The yew genus (Taxus) includes 8 species which are very similar in habit and in characteristics. They are all poisonous, slow-growing evergreen shrubs or trees which live long. They are all dioecious, i.e. the male plants produce pollen, while the separate female plants develop red berry-like cones in autumn, which are in fact naked seeds almost totally enclosed in a fleshy red aril.
In Finland the hardiest of the genus - and certainly the most planted in the 1900s - is the Japanese yew, which is native to the moist, fertile, mixed and conifer forests of eastern Asia. It is usually shrub-like in form but can grow into a tree up to 15 metres, with long, spreading, up-turned branches, like so many Far Eastern conifers. The needles are a paler green than those of the European yew (Taxus baccata).

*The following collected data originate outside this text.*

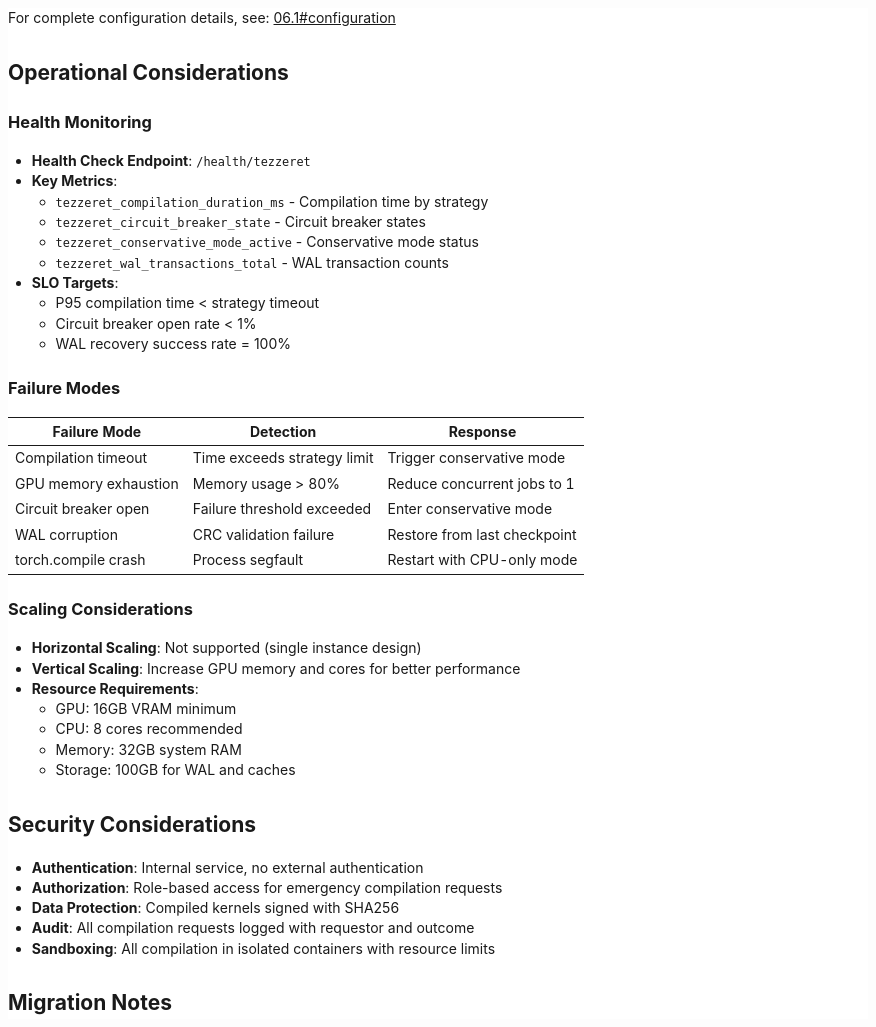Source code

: For complete configuration details, see: [06.1#configuration](06.1-tezzeret-compilation-internals.md#configuration)

## Operational Considerations

### Health Monitoring

- **Health Check Endpoint**: `/health/tezzeret`
- **Key Metrics**:
  - `tezzeret_compilation_duration_ms` - Compilation time by strategy
  - `tezzeret_circuit_breaker_state` - Circuit breaker states
  - `tezzeret_conservative_mode_active` - Conservative mode status
  - `tezzeret_wal_transactions_total` - WAL transaction counts
- **SLO Targets**:
  - P95 compilation time < strategy timeout
  - Circuit breaker open rate < 1%
  - WAL recovery success rate = 100%

### Failure Modes

| Failure Mode | Detection | Response |
|--------------|-----------|----------|
| Compilation timeout | Time exceeds strategy limit | Trigger conservative mode |
| GPU memory exhaustion | Memory usage > 80% | Reduce concurrent jobs to 1 |
| Circuit breaker open | Failure threshold exceeded | Enter conservative mode |
| WAL corruption | CRC validation failure | Restore from last checkpoint |
| torch.compile crash | Process segfault | Restart with CPU-only mode |

### Scaling Considerations

- **Horizontal Scaling**: Not supported (single instance design)
- **Vertical Scaling**: Increase GPU memory and cores for better performance
- **Resource Requirements**:
  - GPU: 16GB VRAM minimum
  - CPU: 8 cores recommended
  - Memory: 32GB system RAM
  - Storage: 100GB for WAL and caches

## Security Considerations

- **Authentication**: Internal service, no external authentication
- **Authorization**: Role-based access for emergency compilation requests
- **Data Protection**: Compiled kernels signed with SHA256
- **Audit**: All compilation requests logged with requestor and outcome
- **Sandboxing**: All compilation in isolated containers with resource limits

## Migration Notes
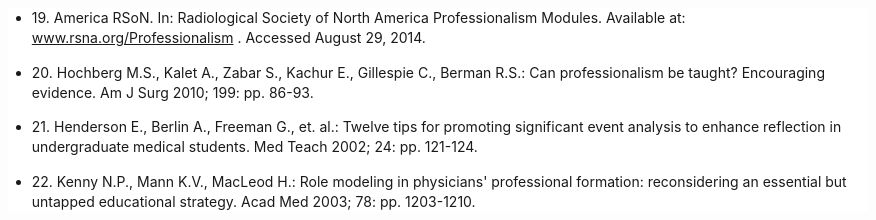
- 19\.  America RSoN. In: Radiological Society of North America Professionalism Modules. Available at:  www.rsna.org/Professionalism  . Accessed August 29, 2014.


- 20\. Hochberg M.S., Kalet A., Zabar S., Kachur E., Gillespie C., Berman R.S.: Can professionalism be taught? Encouraging evidence. Am J Surg 2010; 199: pp. 86-93.


- 21\. Henderson E., Berlin A., Freeman G., et. al.: Twelve tips for promoting significant event analysis to enhance reflection in undergraduate medical students. Med Teach 2002; 24: pp. 121-124.


- 22\. Kenny N.P., Mann K.V., MacLeod H.: Role modeling in physicians' professional formation: reconsidering an essential but untapped educational strategy. Acad Med 2003; 78: pp. 1203-1210.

The Scot Robert Fortune brought the Japanese yew to Europe in the 1860s. Hardier than the European species, it became very popular. The first seeds of Japanese yew came to Mustila in 1906 from the Kii Peninsula of Central Honshu Island in Japan. The plants grown from these seeds are now tree-like in habit, and can be seen on the west side of the stream running through Tammimetsä (Oak Forest). Other provenances have been tried later throughout the Arboretum, and they all grow more successfully than the European species.